À FAIRE:
- 1) Recopiez le passage du texte sur l'hypocrisie mémorielle qui va de « La lucidité face » jusqu'à « les critiques d’aujourd’hui. » inclus.
- 2) Rédigez la suite du texte sur l'hypocrisie mémorielle et l'accaparement du savoir, en reprenant après sa dernière phrase.

TEXTE EXTRAIT:
══════════════════════════════

La lucidité face à soi-même et face au pouvoir est un combat éternel. Le texte pointe deux maux universels qui gangrènent toute société et toute conscience individuelle : l’hypocrisie mémorielle et l’accaparement du savoir.

1. Le Prix du Prophète : Adorer le Passé, Tuer le Présent 🎭
L’être humain a une étrange tendance à sanctifier les révolutionnaires d’hier tout en combattant les critiques d’aujourd’hui.
Nous construisons des monuments aux penseurs, aux artistes, aux militants qui ont été rejetés, censurés, ou même éliminés en leur temps. Nous brandissons leurs citations sur les réseaux sociaux. Ce faisant, nous nous donnons bonne conscience : « Regardez comme nous sommes ouverts d’esprit ! Nous aimons la vérité et la justice ! »
L’Hypocrisie est là : En réalité, cet hommage aux morts sert souvent de bouclier pour ignorer les défis du présent.
- Si le penseur iconoclaste d’hier était vivant, il dirait des choses qui nous dérangeraient personnellement (sur notre consommation, nos préjugés, nos privilèges).
- En le figeant dans une statue, nous neutralisons sa puissance de critique. Nous célébrons l’idée de la vérité, mais nous refusons la vérité en acte, celle qui nous force à changer.

══════════════════════════════

ENTRÉES FOURNIES:
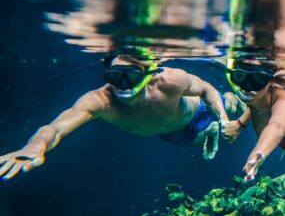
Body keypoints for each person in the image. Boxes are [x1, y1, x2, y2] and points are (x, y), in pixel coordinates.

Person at [0, 47, 246, 180]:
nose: (123, 85)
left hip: (194, 111)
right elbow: (55, 128)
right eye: (116, 76)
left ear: (148, 75)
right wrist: (35, 145)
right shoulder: (100, 101)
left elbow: (205, 88)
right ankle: (209, 131)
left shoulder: (170, 80)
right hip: (169, 132)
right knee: (197, 143)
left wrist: (224, 119)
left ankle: (230, 100)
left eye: (132, 77)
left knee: (226, 107)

══════════════════════════════

RÉPONSES:
- 1)
La lucidité face à soi-même et face au pouvoir est un combat éternel. Le texte pointe deux maux universels qui gangrènent toute société et toute conscience individuelle : l’hypocrisie mémorielle et l’accaparement du savoir.

1. Le Prix du Prophète : Adorer le Passé, Tuer le Présent 🎭
L’être humain a une étrange tendance à sanctifier les révolutionnaires d’hier tout en combattant les critiques d’aujourd’hui.

- 2)
Question : Qui sont les voix « dérangeantes » (lanceurs d’alerte, artistes subversifs, critiques sociaux) que ma société ou que moi-même suis en train de marginaliser ou de ridiculiser ? Suis-je prêt à soutenir la critique vivante, ou est-ce que j’attends qu’elle soit dans un livre d’histoire pour l’applaudir ?
2. Le Jargon de l’Exclusion : La Connaissance comme Barrière 🔒
Les élites, qu’elles soient religieuses, politiques, scientifiques ou universitaires, ont une tentation fondamentale : celle de confisquer la « clé de la connaissance ».
La connaissance n’est pas seulement faite de faits, mais de méthodes d’interprétation et de clés de compréhension. Quand le pouvoir transforme ces clés en un jargon hermétique, en des règles complexes, ou en une expertise réservée à un petit cercle, il crée une barrière sociale.
- Le danger pour ceux qui détiennent le pouvoir : L’obsession pour la forme et le rite de l’érudition (le diplôme, le titre, le langage compliqué) mène à l’auto-aveuglement. À force de ne voir que la structure de la connaissance, ils en oublient sa substance (la sagesse pratique, le sens commun, la justice). Ils ne comprennent plus le monde réel, mais empêchent les autres, par leur arrogance intellectuelle, de le comprendre non plus.
- Le danger pour les autres : Les citoyens sont privés de l’accès direct à l’information essentielle pour prendre des décisions éclairées. Le savoir, au lieu d’être un outil d’émancipation, devient un instrument de domination et de confusion.
Question : Est-ce que j’utilise mon propre savoir (technique, professionnel, académique) pour simplifier et ouvrir le débat, ou pour impressionner et exclure ceux qui ne sont pas de mon cercle ? La véritable sagesse ne consiste-t-elle pas à rendre le complexe compréhensible ?
L’Impératif Humain : Choisir l’Authenticité
Vivre en conscience exige de briser ces deux hypocrisies :
- Assumer la radicalité de l’instant : Accueillir la critique quand elle est la plus cruelle et la plus actuelle.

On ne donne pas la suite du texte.